1. NotifyWillBeDestroyed() will call ForceReleaseWorkerRefCounts() for the old RenderProcessHostImpl when the old BrowserContext is deleted, and;

2. NotifyWillBeDestroyed() will call ForceReleaseWorkerRefCounts() again for the old RenderProcessHostImpl when the new BrowserContext is deleted.

#1 is correct and #2 is incorrect.

This problem can be avoided by clearing the |RenderProcessHostImpl::browser_context_| pointer when the BrowserContext calls ForceReleaseWorkerRefCounts() to signal its deletion. In that case when NotifyWillBeDestroyed() is called in #2 the old RenderProcessHostImpl instance will now return nullptr instead of returning the old (already deleted) BrowserContext pointer.

Here's the fix that works for me:

diff --git a/content/browser/renderer_host/render_process_host_impl.cc b/content/browser/renderer_host/render_process_host_impl.cc
index f952adc..e9998f3 100644
--- a/content/browser/renderer_host/render_process_host_impl.cc
+++ b/content/browser/renderer_host/render_process_host_impl.cc
@@ -1395,6 +1409,7 @@ void RenderProcessHostImpl::ForceReleaseWorkerRefCounts() {
   DCHECK_CURRENTLY_ON(BrowserThread::UI);
   DCHECK(!is_worker_ref_count_disabled_);
   is_worker_ref_count_disabled_ = true;
+  browser_context_ = nullptr;
   if (!worker_ref_count())
     return;
   service_worker_ref_count_ = 0;

 

Comment 1 by falken@chromium.org, Nov 28 2016

Cc: -falken@chromium.org
Components: -Content>Core Blink>Workers
Labels: -Pri-3 M-55 Pri-1
Owner: falken@chromium.org
Status: Assigned (was: Untriaged)
Sorry Marshall your email slipped past me.

Comment 2 by falken@chromium.org, Nov 29 2016

Labels: -Pri-1 Pri-2
I started https://codereview.chromium.org/2528233003/ but I'm no longer sure this is a problem with ForceReleaseWorkerRefCounts.

marshall@ can you expand on:
2. There is an asynchronous delay between deletion of the BrowserContext and deletion of the associated RenderProcessHostImpl.

The content layer assumes that BrowserContext outlives its RPHIs. Indeed the chrome embedder does some tricks to mostly ensure this assumption. As pointed out by horo@ on the codereview above, chrome's ProfileDestroyer does:

  // Generally, !hosts.empty() means that there is a leak in a render process
  // host that MUST BE FIXED!!!
  //
  // However, off-the-record profiles are destroyed before their
  // RenderProcessHosts in order to erase private data quickly, and
  // RenderProcessHostImpl::Release() avoids destroying RenderProcessHosts in
  // --single-process mode to avoid race conditions.
  DCHECK(hosts.empty() || profile->IsOffTheRecord() ||
      content::RenderProcessHost::run_renderer_in_process()) << \
      "Profile still has " << hosts.size() << " hosts";

And proceeds to delete the browser context if hosts is empty or else wait until hosts becomes empty.

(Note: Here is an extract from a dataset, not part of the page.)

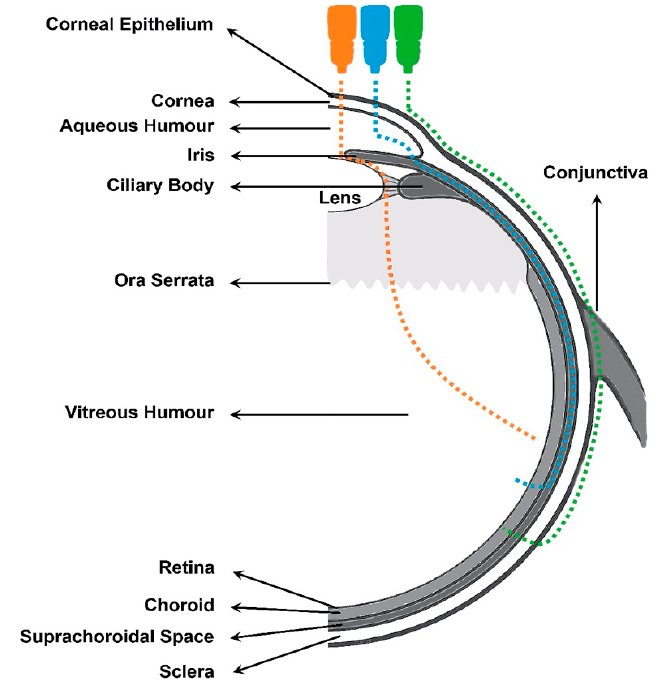
Figure 7. Different topical routes of drug absorption from the cornea/conjunctiva to the vitreous humor: Periocular route marked in green. Uvea-scleral route in blue. Transvitreal route marked in orange.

So I think RPHI's browser_context_ should never be a stale pointer and setting it to null to avoid that case seems to just be working around a real underlying bug.
@#2: Thanks for pointing out the logic in ProfileDestroyer. Unfortunately that logic lives in the chrome/ layer, not the content/ layer. If indeed content is making the assumption that "BrowserContext outlives its RPHIs" then I think that should be guaranteed and/or enforced by the content layer. As content is currently designed there's a race condition between BrowserContext and RenderProcessHostImpl deletion. I think it's perfectly valid given the current design of content to fix the bug as described above, even if the chrome/ layer performs additional logic in an attempt to work around the existing race condition.